What to work on
Can you copy the passage on Wray's testimony word for word, from "Chabot also goes" up to and including "reforming that law!"?

Passage
_ _ _ _
Chabot also goes after Mueller prosecutor Andrew Weissman, calling him "just as biased as Strzok." Here's some bg on Weissman:…
Remember: One of Wray's chief tasks this morning is to push for reauthorization of Section 702 — but the issue is being drowned out by the furor over Trump/Russia/Clinton. And this is the committee that has passed out a bill reforming that law!
Lofgren pushing on integrity of the voting structure going into 2018, something Wray says the bureau is focused on. Citing the foreign influence task force the bureau has stood up.…
Lofgren also pushed him on how and when the bureau issued Russia hack notifications:
Issa: Is an FBI agent allowed to have a political opinion?
Wray: Yes
I: Communicate it to wife or mistress?
W: Yes
I: So nothing in a text communicating an opinion would be cause for firing or other action?
W: Each question would have to be based on its own circumstances.
Issa getting at the suggestion that "whatever Strzok did was sufficient to cause him to be relieved" when just texting a political opinion would not normally result in that step.
Issa asks Wray to give HJC "all 10K texts... to understand why [Strzok] was dismissed and how it might be relevant to objectivity of Comey investigation and conclusion."
_ _ _ _
Source data
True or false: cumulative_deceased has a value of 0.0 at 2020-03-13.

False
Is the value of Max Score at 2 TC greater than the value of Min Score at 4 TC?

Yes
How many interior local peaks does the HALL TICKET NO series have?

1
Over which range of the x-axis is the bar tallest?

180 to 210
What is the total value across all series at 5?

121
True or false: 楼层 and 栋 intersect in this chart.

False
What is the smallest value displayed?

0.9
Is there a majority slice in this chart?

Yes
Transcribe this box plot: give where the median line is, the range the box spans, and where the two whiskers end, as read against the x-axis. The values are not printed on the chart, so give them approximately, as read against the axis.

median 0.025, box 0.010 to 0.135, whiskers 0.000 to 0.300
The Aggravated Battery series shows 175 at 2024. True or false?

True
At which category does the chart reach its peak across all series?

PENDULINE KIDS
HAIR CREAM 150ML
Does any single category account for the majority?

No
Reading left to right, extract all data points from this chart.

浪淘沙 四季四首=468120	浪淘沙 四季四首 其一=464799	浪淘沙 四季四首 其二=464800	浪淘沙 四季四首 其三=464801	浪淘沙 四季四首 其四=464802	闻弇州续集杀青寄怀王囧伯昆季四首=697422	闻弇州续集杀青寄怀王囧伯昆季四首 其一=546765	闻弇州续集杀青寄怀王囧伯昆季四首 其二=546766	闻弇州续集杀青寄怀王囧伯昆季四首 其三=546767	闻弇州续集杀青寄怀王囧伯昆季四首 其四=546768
_ _ _ _
Task answer
Chabot also goes after Mueller prosecutor Andrew Weissman, calling him "just as biased as Strzok." Here's some bg on Weissman:…
Remember: One of Wray's chief tasks this morning is to push for reauthorization of Section 702 — but the issue is being drowned out by the furor over Trump/Russia/Clinton. And this is the committee that has passed out a bill reforming that law!